==== Material for this task
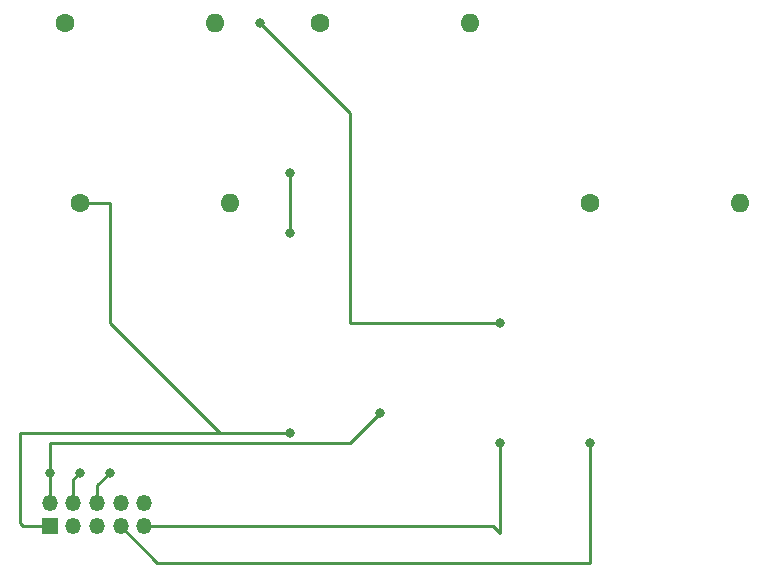
<source format=gbr>
%TF.GenerationSoftware,KiCad,Pcbnew,(7.0.0)*%
%TF.CreationDate,2023-03-24T11:34:11+01:00*%
%TF.ProjectId,PCH-1000JIG,5043482d-3130-4303-904a-49472e6b6963,rev?*%
%TF.SameCoordinates,Original*%
%TF.FileFunction,Copper,L2,Bot*%
%TF.FilePolarity,Positive*%
%FSLAX46Y46*%
G04 Gerber Fmt 4.6, Leading zero omitted, Abs format (unit mm)*
G04 Created by KiCad (PCBNEW (7.0.0)) date 2023-03-24 11:34:11*
%MOMM*%
%LPD*%
G01*
G04 APERTURE LIST*
%TA.AperFunction,ComponentPad*%
%ADD10C,1.600000*%
%TD*%
%TA.AperFunction,ComponentPad*%
%ADD11O,1.600000X1.600000*%
%TD*%
%TA.AperFunction,ComponentPad*%
%ADD12R,1.350000X1.350000*%
%TD*%
%TA.AperFunction,ComponentPad*%
%ADD13O,1.350000X1.350000*%
%TD*%
%TA.AperFunction,ViaPad*%
%ADD14C,0.800000*%
%TD*%
%TA.AperFunction,Conductor*%
%ADD15C,0.250000*%
%TD*%
G04 APERTURE END LIST*
D10*
%TO.P,1k Ohms,1*%
%TO.N,N/C*%
X27940000Y-36380000D03*
D11*
%TO.P,1k Ohms,2*%
X40639999Y-36379999D03*
%TD*%
D12*
%TO.P,Pin Header,1*%
%TO.N,N/C*%
X25399999Y-63779999D03*
D13*
%TO.P,Pin Header,2*%
X25399999Y-61779999D03*
%TO.P,Pin Header,3*%
X27399999Y-63779999D03*
%TO.P,Pin Header,4*%
X27399999Y-61779999D03*
%TO.P,Pin Header,5*%
X29399999Y-63779999D03*
%TO.P,Pin Header,6*%
X29399999Y-61779999D03*
%TO.P,Pin Header,7*%
X31399999Y-63779999D03*
%TO.P,Pin Header,8*%
X31399999Y-61779999D03*
%TO.P,Pin Header,9*%
X33399999Y-63779999D03*
%TO.P,Pin Header,10*%
X33399999Y-61779999D03*
%TD*%
D10*
%TO.P,1k Ohms,1*%
%TO.N,N/C*%
X26670000Y-21140000D03*
D11*
%TO.P,1k Ohms,2*%
X39369999Y-21139999D03*
%TD*%
D10*
%TO.P,1k Ohms,1*%
%TO.N,N/C*%
X48260000Y-21140000D03*
D11*
%TO.P,1k Ohms,2*%
X60959999Y-21139999D03*
%TD*%
D10*
%TO.P,220 Ohms,1*%
%TO.N,N/C*%
X71120000Y-36380000D03*
D11*
%TO.P,220 Ohms,2*%
X83819999Y-36379999D03*
%TD*%
D14*
%TO.N,*%
X45720000Y-55880000D03*
X71120000Y-56700000D03*
X25400000Y-59240000D03*
X30480000Y-59240000D03*
X45720000Y-33840000D03*
X45720000Y-33840000D03*
X63500000Y-46540000D03*
X53340000Y-54160000D03*
X43180000Y-21140000D03*
X63500000Y-56700000D03*
X45720000Y-38920000D03*
X45720000Y-38920000D03*
X27940000Y-59240000D03*
%TD*%
D15*
%TO.N,*%
X39820000Y-55880000D02*
X40640000Y-55880000D01*
X27940000Y-36380000D02*
X30480000Y-36380000D01*
X40640000Y-55880000D02*
X45720000Y-55880000D01*
X22860000Y-55880000D02*
X40640000Y-55880000D01*
X30480000Y-36380000D02*
X30480000Y-46540000D01*
X30480000Y-46540000D02*
X39820000Y-55880000D01*
X22860000Y-63500000D02*
X22860000Y-55880000D01*
X23140000Y-63780000D02*
X22860000Y-63500000D01*
X25400000Y-63780000D02*
X23140000Y-63780000D01*
X50800000Y-46540000D02*
X63500000Y-46540000D01*
X25400000Y-59240000D02*
X25400000Y-56700000D01*
X29400000Y-60320000D02*
X29400000Y-61780000D01*
X63500000Y-64320000D02*
X63500000Y-56700000D01*
X50800000Y-56700000D02*
X53340000Y-54160000D01*
X71120000Y-66860000D02*
X71120000Y-56700000D01*
X25400000Y-59240000D02*
X25400000Y-61780000D01*
X34480000Y-66860000D02*
X31400000Y-63780000D01*
X50800000Y-28760000D02*
X50800000Y-46540000D01*
X27400000Y-59780000D02*
X27400000Y-61780000D01*
X62960000Y-63780000D02*
X33400000Y-63780000D01*
X71120000Y-66860000D02*
X34480000Y-66860000D01*
X25400000Y-56700000D02*
X50800000Y-56700000D01*
X27940000Y-59240000D02*
X27400000Y-59780000D01*
X45720000Y-38920000D02*
X45720000Y-33840000D01*
X30480000Y-59240000D02*
X29400000Y-60320000D01*
X62960000Y-63780000D02*
X63500000Y-64320000D01*
X43180000Y-21140000D02*
X50800000Y-28760000D01*
%TD*%
M02*

</source>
========
:: Problem requirements ::
Only one thing is wanted in reply: the number of lines in the entries that hold the string "Header".

:: Task output ::
10